Ginsenosides retard atherogenesis via remodelling host–microbiome metabolic homeostasis

Abstract Background and Purpose Panax ginseng is widely applied in the adjuvant treatment of cardiometabolic diseases in clinical practice without clear mechanisms. This study aims to clearly define the efficacy and underlying mechanism of P. ginseng and its active components in protecting against atherosclerosis. Experimental Approach The anti‐atherogenic efficacy of total ginseng saponin extract (TGS) and its components was evaluated on Ldlr −/− mice. Gut microbial structure was analysed by 16S rRNA sequencing and PCR. Bile acid profiles were revealed using targeted metabolomics with LC–MS/MS analysis. The contribution of gut microbiota to atherosclerosis was assessed by co‐housing experiments. Key Results Ginsenoside Rb1, representing protopanaxadiol (PPD)‐type saponins, increased intestinal Lactobacillus abundance, resulting in enhanced bile salt hydrolase (BSH) activity to promote intestinal conjugated bile acid hydrolysis and excretion, followed by suppression of enterohepatic farnesoid X receptor (FXR)–fibroblast growth factor 15 (FGF15) signal, and thereby increased cholesterol 7α‐hydroxylase (CYP7A1) transcriptional expression and facilitated metabolic elimination of cholesterol.
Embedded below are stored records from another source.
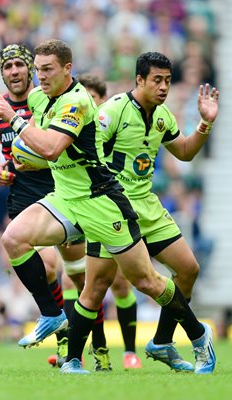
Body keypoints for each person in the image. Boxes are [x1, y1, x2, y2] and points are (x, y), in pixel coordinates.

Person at [0, 40, 217, 376]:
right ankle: (52, 315)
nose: (40, 77)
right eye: (38, 69)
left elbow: (50, 149)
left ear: (67, 69)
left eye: (47, 70)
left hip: (100, 201)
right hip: (65, 197)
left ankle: (198, 333)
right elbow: (17, 136)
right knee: (13, 239)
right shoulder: (38, 97)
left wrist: (17, 125)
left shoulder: (77, 101)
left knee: (146, 281)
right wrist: (9, 152)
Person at [86, 52, 219, 373]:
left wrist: (205, 122)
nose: (163, 87)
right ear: (139, 80)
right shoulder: (114, 109)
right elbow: (90, 149)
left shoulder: (163, 116)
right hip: (113, 208)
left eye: (168, 81)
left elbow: (185, 152)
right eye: (157, 80)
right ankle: (74, 356)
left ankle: (161, 341)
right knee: (96, 286)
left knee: (188, 269)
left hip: (147, 206)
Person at [0, 44, 68, 365]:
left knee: (78, 276)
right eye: (8, 66)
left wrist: (37, 157)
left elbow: (57, 147)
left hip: (64, 192)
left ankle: (85, 343)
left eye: (19, 64)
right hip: (23, 197)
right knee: (46, 268)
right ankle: (60, 329)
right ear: (2, 72)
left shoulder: (49, 103)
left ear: (31, 69)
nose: (14, 71)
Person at [58, 72, 142, 369]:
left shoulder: (108, 129)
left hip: (110, 207)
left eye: (92, 100)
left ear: (101, 103)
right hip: (83, 208)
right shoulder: (69, 129)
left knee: (118, 284)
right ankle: (81, 350)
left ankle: (129, 352)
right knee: (76, 280)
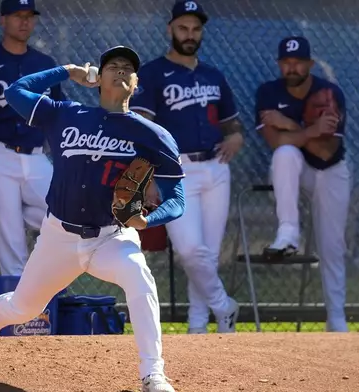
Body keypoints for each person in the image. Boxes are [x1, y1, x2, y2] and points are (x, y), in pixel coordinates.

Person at [0, 46, 186, 392]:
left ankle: (153, 373)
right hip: (59, 236)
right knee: (23, 308)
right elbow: (15, 92)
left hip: (110, 237)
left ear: (136, 83)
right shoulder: (65, 114)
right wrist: (66, 70)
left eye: (127, 68)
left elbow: (177, 198)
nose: (120, 71)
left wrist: (148, 222)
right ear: (98, 78)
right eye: (112, 66)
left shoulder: (152, 135)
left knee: (140, 277)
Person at [129, 0, 242, 334]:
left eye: (195, 29)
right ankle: (225, 306)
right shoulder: (151, 73)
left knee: (208, 254)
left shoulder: (213, 75)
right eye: (183, 27)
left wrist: (236, 138)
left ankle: (197, 326)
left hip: (217, 169)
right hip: (174, 173)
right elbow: (142, 130)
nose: (189, 35)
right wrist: (147, 176)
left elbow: (233, 127)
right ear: (170, 29)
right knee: (190, 251)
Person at [0, 0, 66, 276]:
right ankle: (23, 318)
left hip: (36, 156)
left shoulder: (44, 65)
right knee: (14, 259)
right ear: (2, 20)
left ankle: (3, 224)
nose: (24, 21)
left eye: (29, 16)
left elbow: (57, 119)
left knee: (69, 214)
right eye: (17, 16)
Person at [254, 36, 350, 332]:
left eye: (298, 62)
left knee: (332, 246)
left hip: (331, 169)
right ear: (279, 64)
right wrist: (310, 130)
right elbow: (275, 142)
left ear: (309, 63)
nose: (292, 67)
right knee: (285, 154)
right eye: (286, 62)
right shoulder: (268, 92)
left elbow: (326, 150)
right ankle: (288, 233)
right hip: (294, 170)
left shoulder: (329, 92)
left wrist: (291, 125)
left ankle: (336, 318)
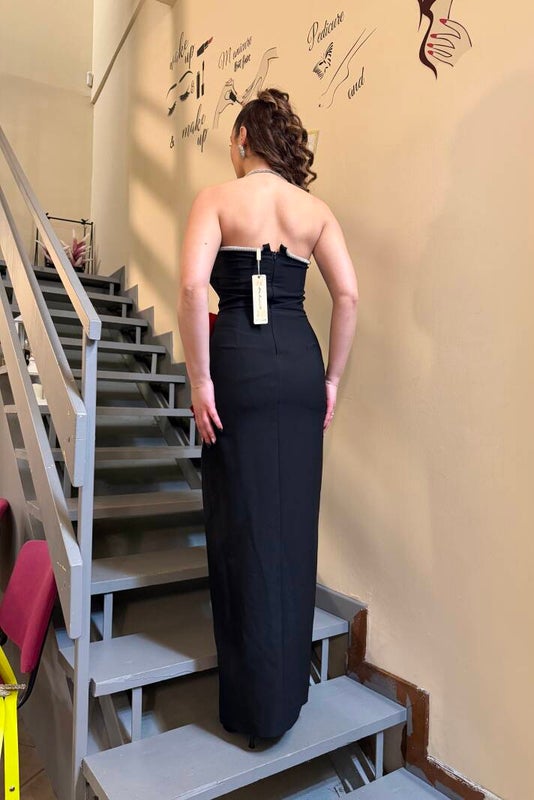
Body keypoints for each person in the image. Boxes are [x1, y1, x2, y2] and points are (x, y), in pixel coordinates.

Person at [177, 88, 358, 749]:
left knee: (240, 525)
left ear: (243, 139)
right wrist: (332, 379)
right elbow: (348, 295)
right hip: (300, 365)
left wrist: (200, 379)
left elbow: (192, 287)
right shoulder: (315, 212)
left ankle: (254, 709)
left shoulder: (217, 199)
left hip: (239, 366)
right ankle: (287, 695)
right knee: (291, 526)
Synergistically, protopanaxatriol (PPT)‐type saponins, represented by ginsenoside Rg1, protected against atherogenesis‐triggered gut leak and metabolic endotoxaemia. Ginsenoside Rg1 directly induced mucin production to nutritionally maintain Akkermansia muciniphila , which reciprocally inhibited gut permeation. Rb1/Rg1 combination, rather than a single compound, can largely mimic the holistic efficacy of TGS in protecting Ldlr −/− mice from atherogenesis. Conclusion and Implications Our study provides strong evidence supporting TGS and ginsenoside Rb1/Rg1 combinations as effective therapies against atherogenesis, via targeting different signal nodes by different components and may provide some elucidation of the holistic mode of herbal medicines.